Bulgarian accommodation scheme for Ukrainian refugees does not cover food – reports
Bulgaria’s government has announced that its national operational staff of the National Council for Migration, Borders, Asylum and Integration will meet on November 21 to draw up guidelines for the implementation of the humanitarian programme for Ukrainian refugees.
This follows a number of reports that the current version of the scheme for accommodating Ukrainian refugees in Bulgaria does not cover food, and some hotels had stopped serving meals to Ukrainians, while others were continuing to do so on a voluntary basis.
A report by daily Sega said that the caretaker government’s decision, which extends the scheme for hotel accommodation until February 2023 – though only for those already in hotels, while new arrivals will be sent to state facilities – covers shelter, but not food.
The report said that in hotels where the serving of meals to Ukrainian refugees was continuing, this was being done voluntarily by the owners.
Ruska Mincheva, a Ravda hotelier, told Sega: “We provide soup at lunchtime, something for them to eat. We don’t take money from them.
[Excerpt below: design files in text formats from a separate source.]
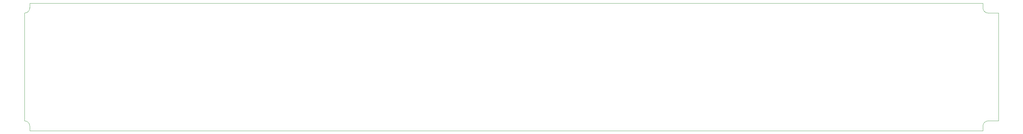
<source format=gm1>
G04 #@! TF.GenerationSoftware,KiCad,Pcbnew,(6.0.7)*
G04 #@! TF.CreationDate,2022-10-27T11:47:29+02:00*
G04 #@! TF.ProjectId,Treiber,54726569-6265-4722-9e6b-696361645f70,rev?*
G04 #@! TF.SameCoordinates,Original*
G04 #@! TF.FileFunction,Profile,NP*
%FSLAX46Y46*%
G04 Gerber Fmt 4.6, Leading zero omitted, Abs format (unit mm)*
G04 Created by KiCad (PCBNEW (6.0.7)) date 2022-10-27 11:47:29*
%MOMM*%
%LPD*%
G01*
G04 APERTURE LIST*
G04 #@! TA.AperFunction,Profile*
%ADD10C,0.100000*%
G04 #@! TD*
G04 APERTURE END LIST*
D10*
X82000000Y-79000000D02*
X82000000Y-110000000D01*
X361500000Y-79000000D02*
X361500000Y-110000000D01*
X357000000Y-111500000D02*
X357000000Y-112800000D01*
X361500000Y-110000000D02*
X358500000Y-110000000D01*
X357000000Y-112800000D02*
X83500000Y-112800000D01*
X357000000Y-77500000D02*
G75*
G03*
X358500000Y-79000000I1500000J0D01*
G01*
X83500000Y-111500000D02*
G75*
G03*
X82000000Y-110000000I-1500000J0D01*
G01*
X357000000Y-76200000D02*
X83500000Y-76200000D01*
X361500000Y-79000000D02*
X358500000Y-79000000D01*
X358500000Y-110000000D02*
G75*
G03*
X357000000Y-111500000I0J-1500000D01*
G01*
X83500000Y-112800000D02*
X83500000Y-111500000D01*
X82000000Y-79000000D02*
G75*
G03*
X83500000Y-77500000I0J1500000D01*
G01*
X357000000Y-77500000D02*
X357000000Y-76200000D01*
X83500000Y-76200000D02*
X83500000Y-77500000D01*
M02*

</source>
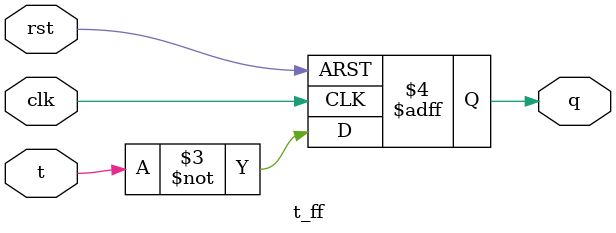
<source format=v>
`timescale 1ns / 1ps


module t_ff(
    input t,clk,rst,
    output reg q
    );
    
    always @(posedge clk or  negedge rst) 
        begin
            if (!rst)
            begin
                q <= 0; 
            end
            else       
            begin
                q <= ~t; 
            end
        end
    endmodule
    
    
    
    
    
    
    
 /*   always @(posedge clk)
    begin
    if(rst)
        q<=0;
    else
        begin
            if(t==0)
                q<=q;
            else
                q =~q;
            end
     end
endmodule */

</source>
I feel sorry for the children, I feel uncomfortable… It’s just not right”.
Bulgarian National Radio reported that hoteliers along the southern Black Sea had stopped feeding the Ukrainian refugees they were accommodating because the 15 leva a day state support did not cover food.
The owner of a hotel in Primorsko, Mihail Zegov, said on November 18 that hoteliers had asked Ukrainians to pay five leva a day for their meals.
“On the 15th, 16th and 17th, we provided food, using our own money, to the refugees, but from today we are stopping the feeding due to the fact that we no longer have the means to pay for their food,” Zegov said.
Zegov called for “as soon as possible to make some kind of decision and just tell these people what to expect”.
He said that people phoned the hotline for Ukrainian refugees “and there they also tell them, that they don’t have any information”.
A report by the Chernomore website, citing volunteers and NGOs, said that several hundred of the most vulnerable Ukrainian refugees – mostly mothers with children, pensioners and people with disabilities housed in government facilities – remained without food after November 15.
Radio Varna quoted former MP Stella Nikolova, a volunteer since February, as saying that more than 300 people had been left without meals at three state places of accommodation near Varna, while 400 at a government accommodation facility in Sunny Beach and others at several places in the country were in the same position.
The report quoted Svetlozara Koleva, a volunteer, as saying that serving of food had been stopped at state accommodation facilities.
According to Koleva, those managing the facilities had been notified on November 15 not to serve food from November 16 because there was no order to extend the programme for feeding the refugees.
“We are all waiting, there is no information on how long this will last, there is no information on whether the feeding will continue at all in these places where the most vulnerable people are,” Koleva said.
According to the most recent update on the government information portal, posted on November 18, a total of 10 175 Ukrainians are accommodated in Bulgaria under the state scheme.